Yes, I think this is all true. INFPs generally retrieve only the Si sense-data that relates to their prior feelings, e.g. "I remember it was a sunny day and that made me feel happy." We do not use Si as an organisational tool in the way Si-doms do: they use Si to organise and categorise data in the present (or near-past) based on how things played out previously.



zenity said:


> As for having a better grasp of its operation in general? Absolutely, I'm sure you do. To be honest, I find Si pretty alien, which was kinda the whole point Beebe was making when he described the 8th function as demonic.

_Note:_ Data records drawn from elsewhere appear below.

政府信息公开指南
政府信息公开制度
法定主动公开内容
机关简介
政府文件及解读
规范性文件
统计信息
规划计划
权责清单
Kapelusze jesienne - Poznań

Yeah, I think Ni plays this role in INFPs, so I can relate to your sentiment. With Ni, I am never able to trust in one line of thinking as almost certain to occur; I suppose Ne always tells me that things can change, or that I could be wrong. Although I can use Ni to tell me what is likely to occur, I never feel confident in my gut that it *will* occur exactly the way I think. Rather, I combine it with Si and say "Things happened like this before, so I think they could happen this way again."



zenity said:


> FWIW, I do think your elaboration was both well thought-out and beautifully put; thanks for including it.


Thanks!


----------



## Ellis Bell (Mar 16, 2012)

... they discontinue making a favorite product you've been using for years and you're the one who complains the most about it.

... a smell, sight, or sound in the present immediately triggers a memory of something related from the past.

... when random people you meet in the street resemble people you were acquainted with years ago.


----------



## Ellis Bell (Mar 16, 2012)

... when you can remember random facts like the birthdays of people you don't know all that well.


----------